How to use the Algae Ortho application?

This is how the application will appear when it is first loaded. Select the buttons on the upper left to visualize pre-loaded data (described in the manuscript).

app

To upload your own data, use the “upload your protein query” button. Upload any protein .fasta file, that does not end each protein with asterisks (*). Try a short file with only a few proteins first, as these run quickly. Leave the checkbox “unchecked” for the “quick” version of the application, which only finds the putative orthologs from the sonic paranoid results, but does not visualize them. This will allow you to download the resulting protein fasta file using the “download results” button. Leave the checkbox “checked” to visualize the results of the putative ortholog file in the application. Download all results files by clicking the “download results” button. This will download a folder that needs to be unzipped, that will contain the.fasta file of all putative orthologs, as well as the generated Newick file to visualize a tree of those sequences in your tree visualizer of choice. Remember to scroll down (on the white-background section of the application) to see the ortholog tree!
The figures can be zoomed in and out using the Dash app controls
dashappcontrols

Troubleshooting:

If you are running this on an M1 Mac: the visualization aspect of the application uses a function that cannot work with an M1 Mac.
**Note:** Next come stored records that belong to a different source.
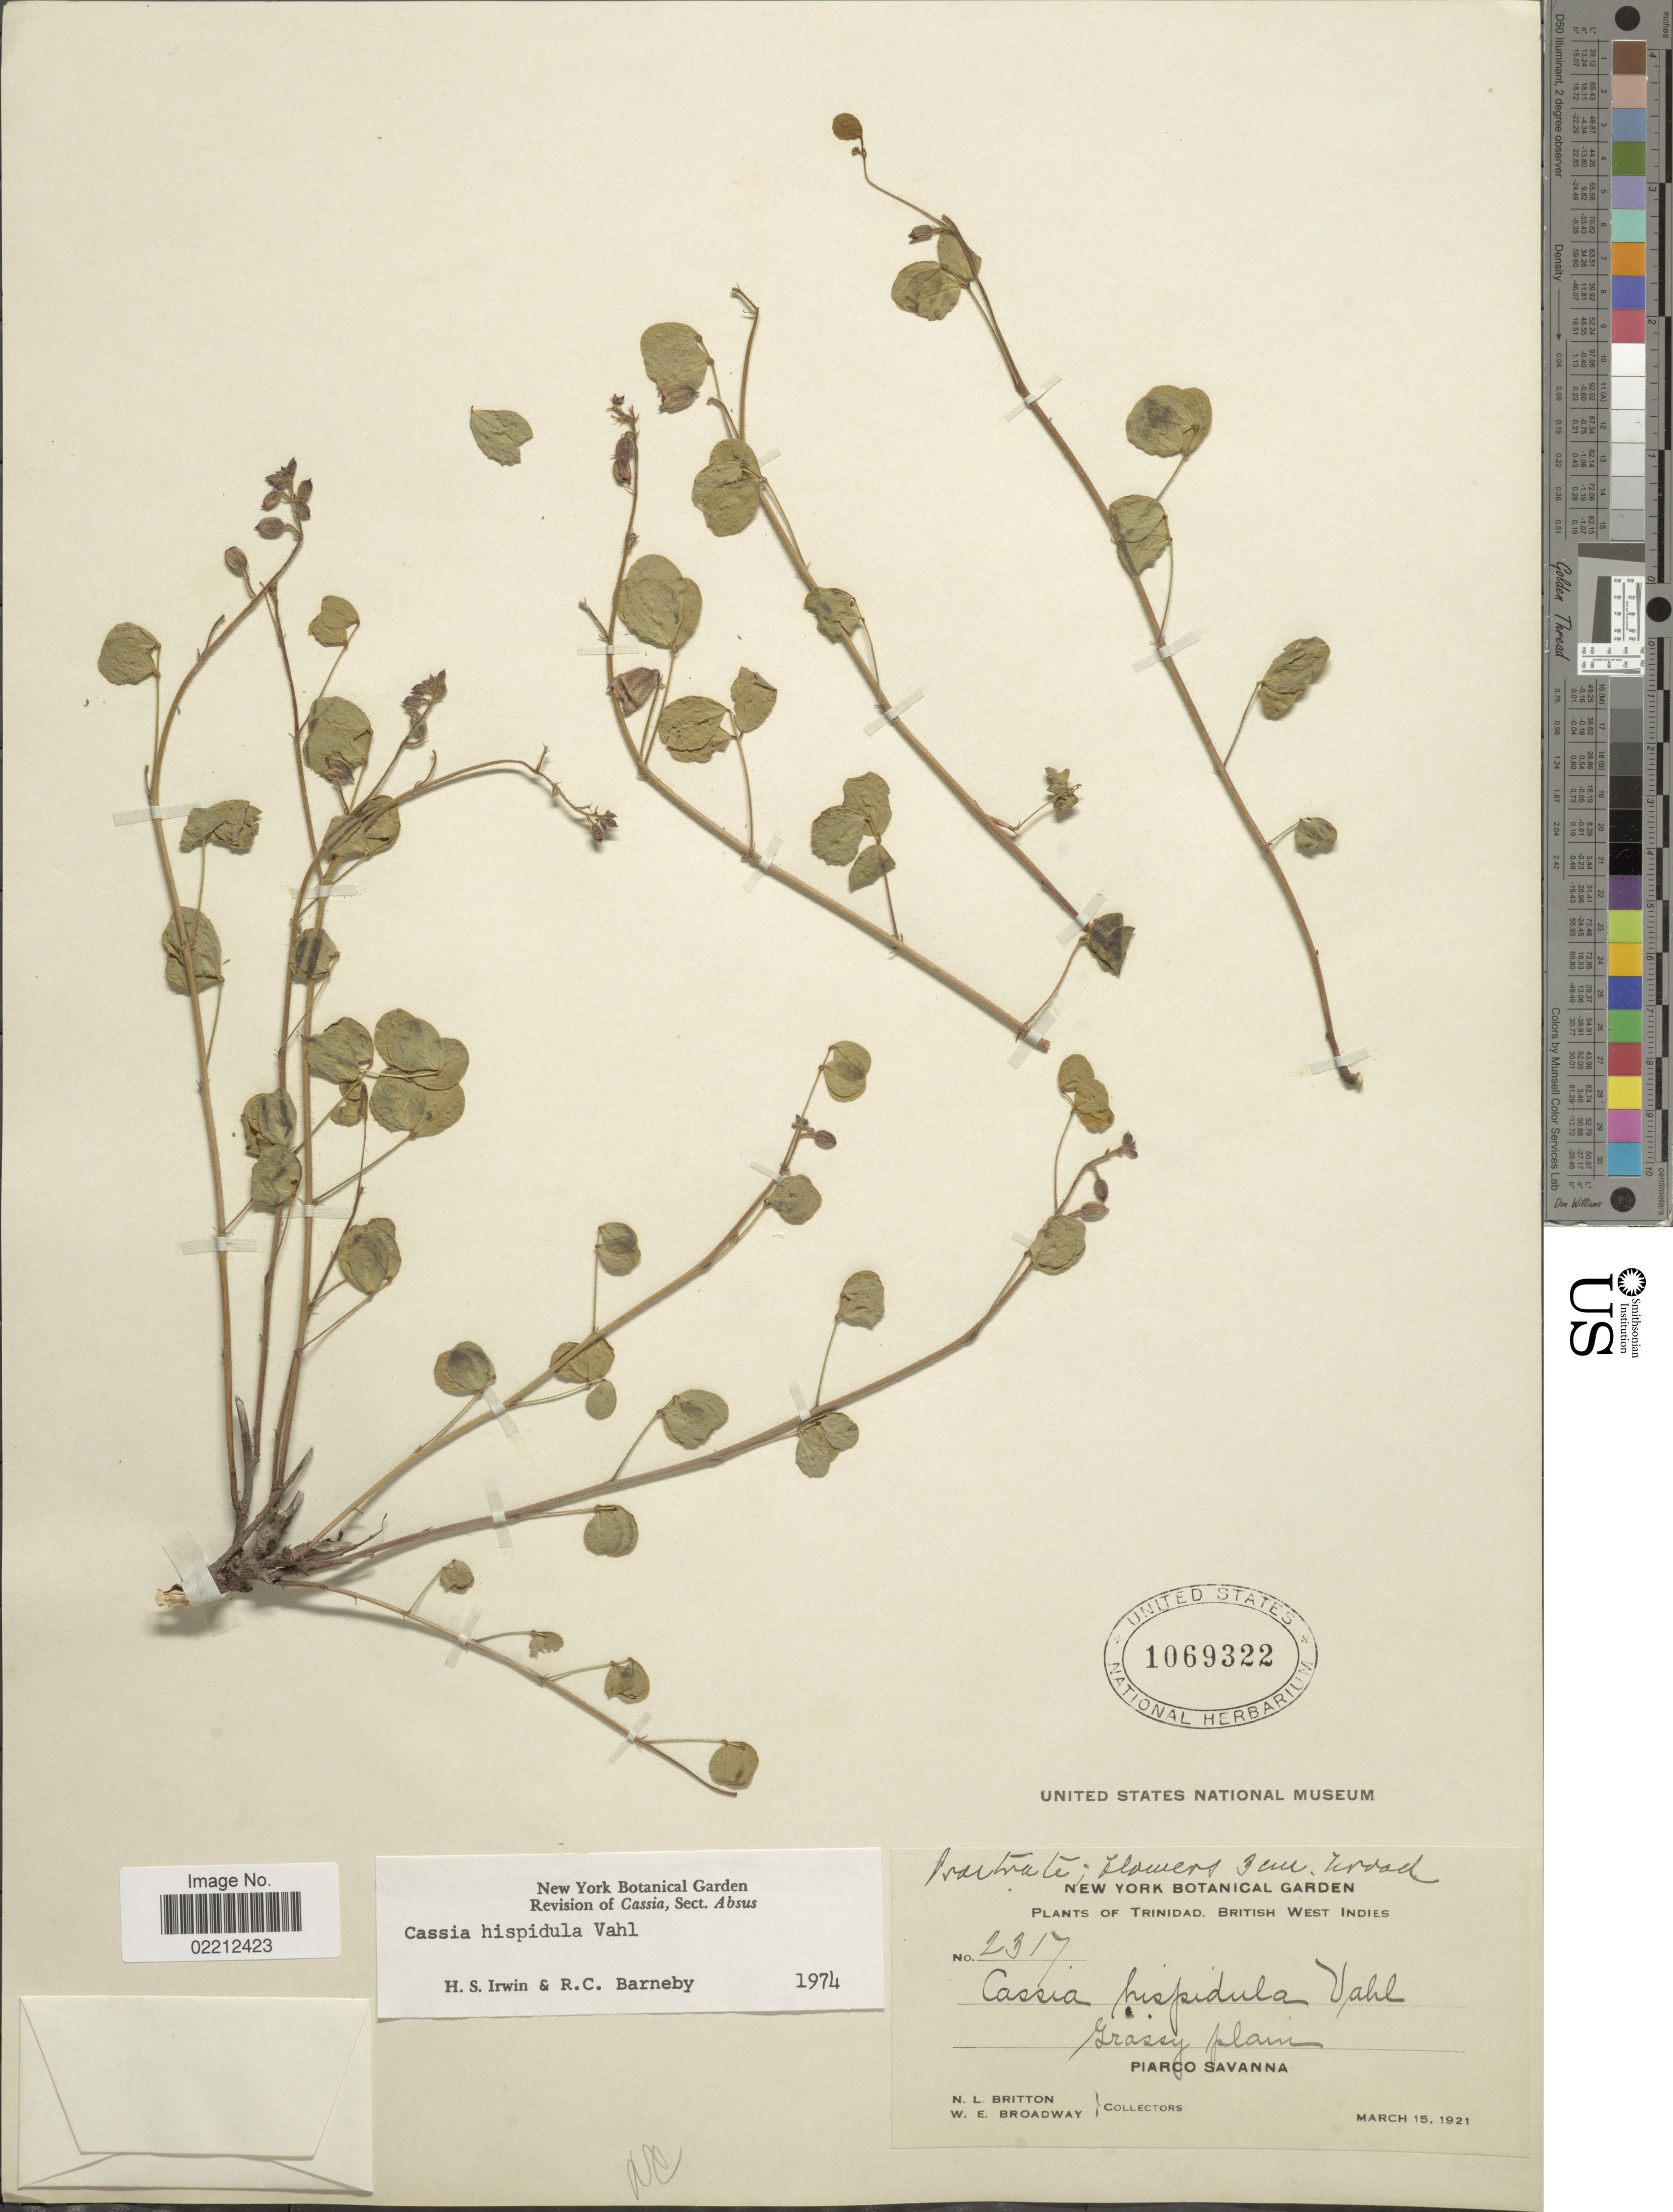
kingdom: Plantae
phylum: Tracheophyta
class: Magnoliopsida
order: Fabales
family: Fabaceae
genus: Chamaecrista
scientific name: Chamaecrista hispidula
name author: (Vahl) H.S. Irwin & Barneby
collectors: N. Britton & W. E. Broadway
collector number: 2317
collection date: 1921-03-15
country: Trinidad and Tobago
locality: Piarco Savanna, Trinidad, British West Indies,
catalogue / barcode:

There is a separate container distributed for users on an M1 Mac, that has a “checkbox unchecked” version of the application. To access this container, follow the instructions above, but replace the docker commands with the following:

docker compose -f docker-compose-noclustalo.yml build docker compose -f docker-compose-noclustalo.yml up

This specifies the “noclustalo” (non-visualized) version, which should work on all machines.